-- start of MATERIAL FOR THIS TASK --
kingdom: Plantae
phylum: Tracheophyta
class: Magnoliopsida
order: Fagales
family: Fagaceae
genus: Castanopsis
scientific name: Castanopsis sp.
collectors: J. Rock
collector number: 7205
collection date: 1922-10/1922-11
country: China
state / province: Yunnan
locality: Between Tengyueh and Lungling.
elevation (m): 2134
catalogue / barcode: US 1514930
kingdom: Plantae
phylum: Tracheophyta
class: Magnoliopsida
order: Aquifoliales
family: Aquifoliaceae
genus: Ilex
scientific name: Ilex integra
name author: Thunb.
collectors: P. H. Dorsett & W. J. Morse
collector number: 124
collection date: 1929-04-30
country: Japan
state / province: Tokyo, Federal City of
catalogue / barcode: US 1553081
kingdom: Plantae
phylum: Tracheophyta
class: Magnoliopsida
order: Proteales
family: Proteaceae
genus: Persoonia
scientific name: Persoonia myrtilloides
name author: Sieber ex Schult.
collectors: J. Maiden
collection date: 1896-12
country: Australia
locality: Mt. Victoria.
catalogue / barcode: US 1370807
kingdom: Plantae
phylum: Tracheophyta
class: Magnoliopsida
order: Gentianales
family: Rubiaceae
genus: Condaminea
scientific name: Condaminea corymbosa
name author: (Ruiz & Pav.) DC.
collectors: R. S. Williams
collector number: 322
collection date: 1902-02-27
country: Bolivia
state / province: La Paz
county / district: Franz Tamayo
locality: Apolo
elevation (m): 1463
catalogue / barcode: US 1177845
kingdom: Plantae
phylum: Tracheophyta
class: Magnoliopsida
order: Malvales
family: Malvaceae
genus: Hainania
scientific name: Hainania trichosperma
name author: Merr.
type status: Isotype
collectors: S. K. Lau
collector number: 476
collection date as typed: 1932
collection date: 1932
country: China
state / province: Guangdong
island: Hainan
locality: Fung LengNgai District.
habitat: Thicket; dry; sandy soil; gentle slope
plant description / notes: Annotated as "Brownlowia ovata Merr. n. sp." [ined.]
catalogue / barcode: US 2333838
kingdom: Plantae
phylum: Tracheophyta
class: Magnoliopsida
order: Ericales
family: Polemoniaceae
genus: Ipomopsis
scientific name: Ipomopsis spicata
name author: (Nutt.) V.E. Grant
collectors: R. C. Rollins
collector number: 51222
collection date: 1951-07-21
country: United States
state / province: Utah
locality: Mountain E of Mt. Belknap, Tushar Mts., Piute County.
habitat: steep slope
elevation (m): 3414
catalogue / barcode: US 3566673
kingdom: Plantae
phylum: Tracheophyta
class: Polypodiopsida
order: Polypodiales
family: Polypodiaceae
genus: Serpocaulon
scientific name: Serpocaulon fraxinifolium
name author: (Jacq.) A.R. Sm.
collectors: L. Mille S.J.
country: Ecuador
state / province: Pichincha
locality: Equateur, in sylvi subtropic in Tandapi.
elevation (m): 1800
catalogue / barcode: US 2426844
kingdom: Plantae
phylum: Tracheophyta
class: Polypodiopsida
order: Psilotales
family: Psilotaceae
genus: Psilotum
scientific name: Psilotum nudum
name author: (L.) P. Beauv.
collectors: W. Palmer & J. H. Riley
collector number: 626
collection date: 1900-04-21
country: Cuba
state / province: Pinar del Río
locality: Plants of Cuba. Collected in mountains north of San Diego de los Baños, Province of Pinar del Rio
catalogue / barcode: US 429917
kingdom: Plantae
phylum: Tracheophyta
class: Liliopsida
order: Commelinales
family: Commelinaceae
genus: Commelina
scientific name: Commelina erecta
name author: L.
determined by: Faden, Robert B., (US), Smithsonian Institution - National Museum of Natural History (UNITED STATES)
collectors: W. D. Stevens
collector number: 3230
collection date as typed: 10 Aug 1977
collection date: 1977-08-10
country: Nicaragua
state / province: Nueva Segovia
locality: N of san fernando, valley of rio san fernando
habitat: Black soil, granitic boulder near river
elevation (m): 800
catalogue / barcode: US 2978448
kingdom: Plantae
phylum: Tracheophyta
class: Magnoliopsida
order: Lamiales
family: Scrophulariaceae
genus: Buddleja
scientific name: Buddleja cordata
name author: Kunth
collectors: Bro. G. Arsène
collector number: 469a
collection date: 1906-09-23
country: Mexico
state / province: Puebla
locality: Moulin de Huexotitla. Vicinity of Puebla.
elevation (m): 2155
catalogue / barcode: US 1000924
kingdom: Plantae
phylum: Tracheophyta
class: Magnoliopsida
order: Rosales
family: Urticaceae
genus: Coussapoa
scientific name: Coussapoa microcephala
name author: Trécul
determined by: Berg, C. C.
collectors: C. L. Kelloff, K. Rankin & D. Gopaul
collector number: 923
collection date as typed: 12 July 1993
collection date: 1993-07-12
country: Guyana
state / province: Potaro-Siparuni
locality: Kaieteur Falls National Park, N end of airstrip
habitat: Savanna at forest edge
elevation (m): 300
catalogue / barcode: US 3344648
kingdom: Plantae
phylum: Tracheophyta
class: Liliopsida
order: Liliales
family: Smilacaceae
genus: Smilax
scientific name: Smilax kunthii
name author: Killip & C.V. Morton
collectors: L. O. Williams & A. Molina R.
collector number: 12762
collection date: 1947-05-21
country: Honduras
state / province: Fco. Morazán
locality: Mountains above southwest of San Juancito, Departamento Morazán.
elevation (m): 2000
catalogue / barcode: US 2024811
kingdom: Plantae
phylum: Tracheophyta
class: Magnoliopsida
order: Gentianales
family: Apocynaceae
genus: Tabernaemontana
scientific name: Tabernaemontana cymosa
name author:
-- end of MATERIAL FOR THIS TASK --
(WHAT IS REQUIRED) Give the lines again from the start of the material up to and including the line with "genus: Persoonia", swapping "collectors" for "collected by" and leaving everything else unchanged.

(PROBLEM SOLUTION)
kingdom: Plantae
phylum: Tracheophyta
class: Magnoliopsida
order: Fagales
family: Fagaceae
genus: Castanopsis
scientific name: Castanopsis sp.
collected by: J. Rock
collector number: 7205
collection date: 1922-10/1922-11
country: China
state / province: Yunnan
locality: Between Tengyueh and Lungling.
elevation (m): 2134
catalogue / barcode: US 1514930
kingdom: Plantae
phylum: Tracheophyta
class: Magnoliopsida
order: Aquifoliales
family: Aquifoliaceae
genus: Ilex
scientific name: Ilex integra
name author: Thunb.
collected by: P. H. Dorsett & W. J. Morse
collector number: 124
collection date: 1929-04-30
country: Japan
state / province: Tokyo, Federal City of
catalogue / barcode: US 1553081
kingdom: Plantae
phylum: Tracheophyta
class: Magnoliopsida
order: Proteales
family: Proteaceae
genus: Persoonia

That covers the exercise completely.